[Photos with calibration data]
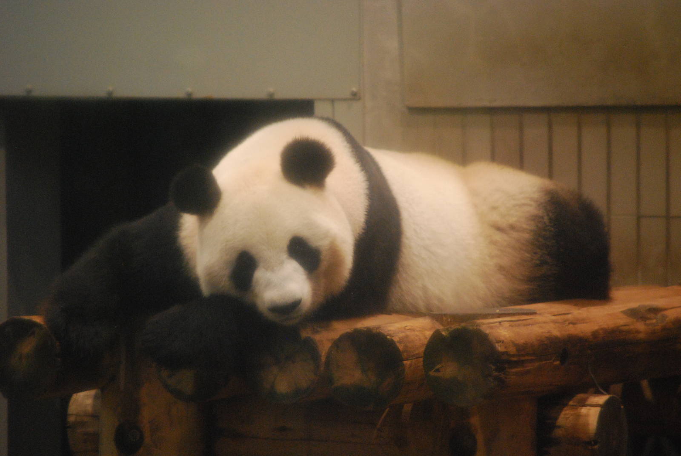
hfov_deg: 7.6
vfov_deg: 5.1
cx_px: 340
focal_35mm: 270
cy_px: 228
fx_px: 5113
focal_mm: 180
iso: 1600
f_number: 5.6
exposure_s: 1/100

• The task
Omit all pictures while transcribing the entries verbatim.

• Result of this task
hfov_deg: 7.6
vfov_deg: 5.1
cx_px: 340
focal_35mm: 270
cy_px: 228
fx_px: 5113
focal_mm: 180
iso: 1600
f_number: 5.6
exposure_s: 1/100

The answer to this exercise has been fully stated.